### Exercise objective
In the data that follows, find each line containing "pinky" and copy it.

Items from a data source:
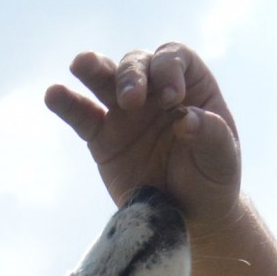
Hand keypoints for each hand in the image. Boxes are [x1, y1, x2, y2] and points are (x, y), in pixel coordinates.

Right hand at [45, 43, 241, 229]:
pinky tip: (53, 95)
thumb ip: (211, 135)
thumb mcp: (223, 159)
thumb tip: (186, 119)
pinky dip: (67, 104)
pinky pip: (82, 115)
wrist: (191, 217)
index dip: (169, 70)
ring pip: (105, 79)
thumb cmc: (213, 180)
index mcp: (190, 85)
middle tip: (132, 101)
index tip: (172, 98)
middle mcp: (154, 91)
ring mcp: (124, 112)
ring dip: (93, 69)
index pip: (174, 59)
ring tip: (80, 65)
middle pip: (137, 63)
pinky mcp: (102, 137)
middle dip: (132, 76)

### Exercise answer
pinky tip: (53, 95)
pinky dip: (67, 104)
pinky pip: (82, 115)
pinky mcp: (102, 137)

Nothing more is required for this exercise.